Exercise objective:
Where in the material does the word "center" appear? Copy each line that has it.
>>>>
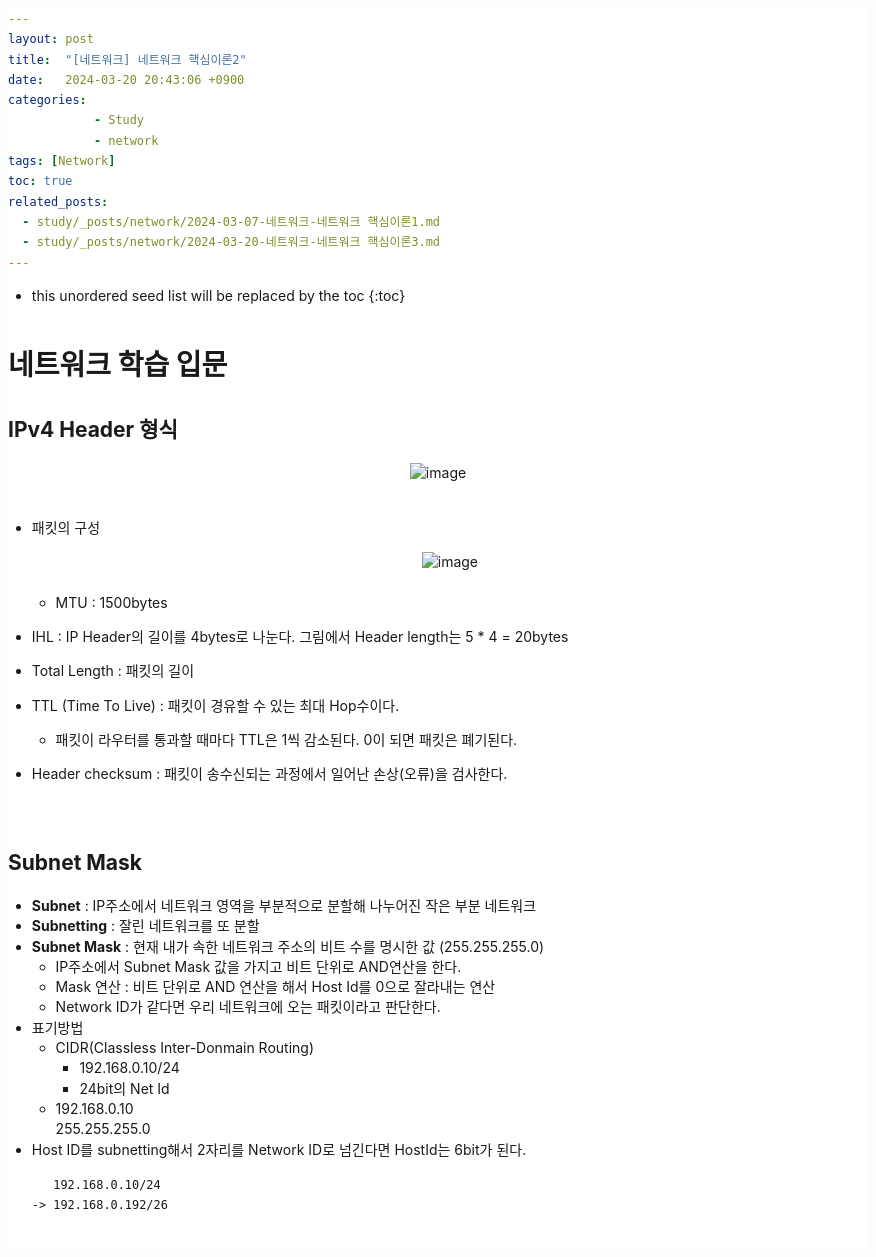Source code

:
 ```yaml
---
layout: post
title:  "[네트워크] 네트워크 핵심이론2"
date:   2024-03-20 20:43:06 +0900
categories: 
            - Study
            - network
tags: [Network]            
toc: true
related_posts:
  - study/_posts/network/2024-03-07-네트워크-네트워크 핵심이론1.md
  - study/_posts/network/2024-03-20-네트워크-네트워크 핵심이론3.md
---
```

* this unordered seed list will be replaced by the toc
{:toc}

# 네트워크 학습 입문

## IPv4 Header 형식

<center><img width="756" alt="image" src="https://github.com/yaejinkong/yaejinkong.github.io/assets/127467781/54f78fc8-25a6-4b42-be76-cc4cbf5058c9"></center>
<br>

- 패킷의 구성

  <center><img width="526" alt="image" src="https://github.com/yaejinkong/yaejinkong.github.io/assets/127467781/fda6682d-721d-471d-aaa1-a724b4bed1f7"></center>
  <br>

  - MTU : 1500bytes
- IHL : IP Header의 길이를 4bytes로 나눈다. 그림에서 Header length는 5 * 4 = 20bytes
- Total Length : 패킷의 길이
- TTL (Time To Live) : 패킷이 경유할 수 있는 최대 Hop수이다.
  - 패킷이 라우터를 통과할 때마다 TTL은 1씩 감소된다. 0이 되면 패킷은 폐기된다.
- Header checksum : 패킷이 송수신되는 과정에서 일어난 손상(오류)을 검사한다.
<br>

## Subnet Mask
- <strong>Subnet</strong> : IP주소에서 네트워크 영역을 부분적으로 분할해 나누어진 작은 부분 네트워크
- <strong>Subnetting</strong> : 잘린 네트워크를 또 분할
- <strong>Subnet Mask</strong> : 현재 내가 속한 네트워크 주소의 비트 수를 명시한 값 (255.255.255.0)
  - IP주소에서 Subnet Mask 값을 가지고 비트 단위로 AND연산을 한다. 
  - Mask 연산 : 비트 단위로 AND 연산을 해서 Host Id를 0으로 잘라내는 연산 
  - Network ID가 같다면 우리 네트워크에 오는 패킷이라고 판단한다.
- 표기방법
  - CIDR(Classless Inter-Donmain Routing)
    - 192.168.0.10/24
    - 24bit의 Net Id
  - 192.168.0.10<br>
    255.255.255.0
- Host ID를 subnetting해서 2자리를 Network ID로 넘긴다면 HostId는 6bit가 된다.
  ```
     192.168.0.10/24
  -> 192.168.0.192/26
  ```
<br>
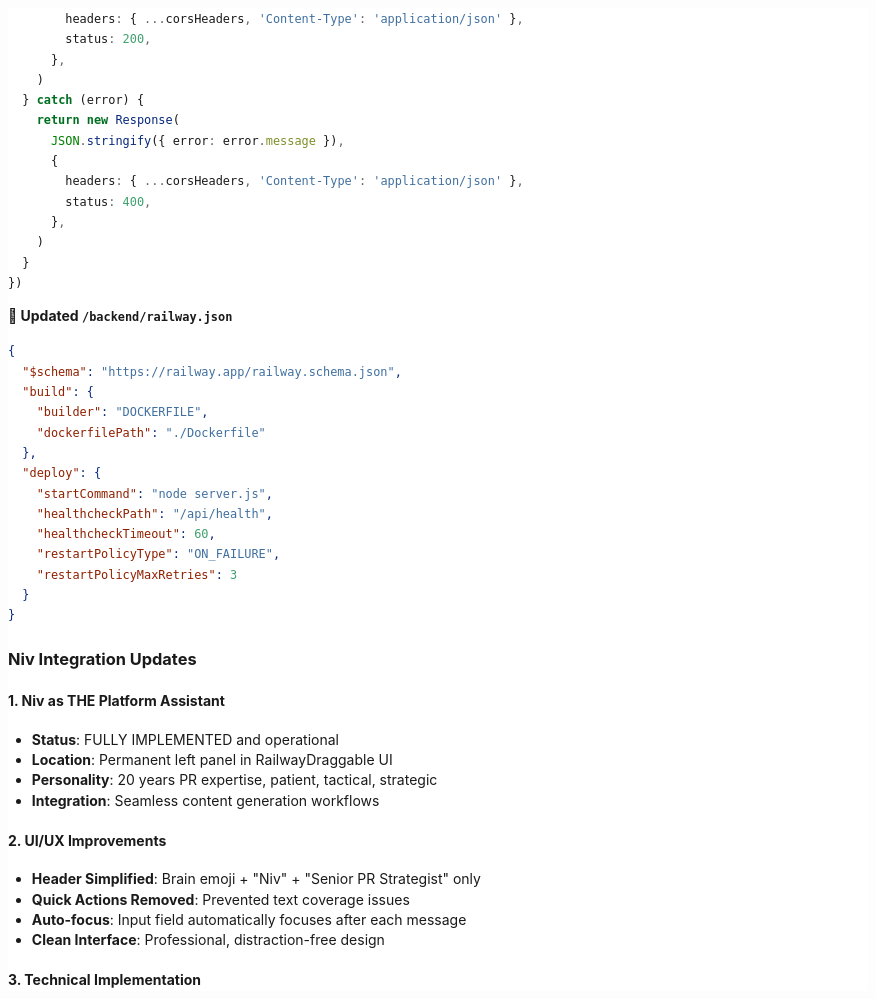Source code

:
 ```typescript
        headers: { ...corsHeaders, 'Content-Type': 'application/json' },
        status: 200,
      },
    )
  } catch (error) {
    return new Response(
      JSON.stringify({ error: error.message }),
      { 
        headers: { ...corsHeaders, 'Content-Type': 'application/json' },
        status: 400,
      },
    )
  }
})
```

**📁 Updated `/backend/railway.json`**

```json
{
  "$schema": "https://railway.app/railway.schema.json",
  "build": {
    "builder": "DOCKERFILE",
    "dockerfilePath": "./Dockerfile"
  },
  "deploy": {
    "startCommand": "node server.js",
    "healthcheckPath": "/api/health",
    "healthcheckTimeout": 60,
    "restartPolicyType": "ON_FAILURE",
    "restartPolicyMaxRetries": 3
  }
}
```

### Niv Integration Updates

#### 1. Niv as THE Platform Assistant

- **Status**: FULLY IMPLEMENTED and operational
- **Location**: Permanent left panel in RailwayDraggable UI
- **Personality**: 20 years PR expertise, patient, tactical, strategic
- **Integration**: Seamless content generation workflows

#### 2. UI/UX Improvements

- **Header Simplified**: Brain emoji + "Niv" + "Senior PR Strategist" only
- **Quick Actions Removed**: Prevented text coverage issues
- **Auto-focus**: Input field automatically focuses after each message
- **Clean Interface**: Professional, distraction-free design

#### 3. Technical Implementation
<<<<
Answer space:
<center><img width="756" alt="image" src="https://github.com/yaejinkong/yaejinkong.github.io/assets/127467781/54f78fc8-25a6-4b42-be76-cc4cbf5058c9"></center>
  <center><img width="526" alt="image" src="https://github.com/yaejinkong/yaejinkong.github.io/assets/127467781/fda6682d-721d-471d-aaa1-a724b4bed1f7"></center>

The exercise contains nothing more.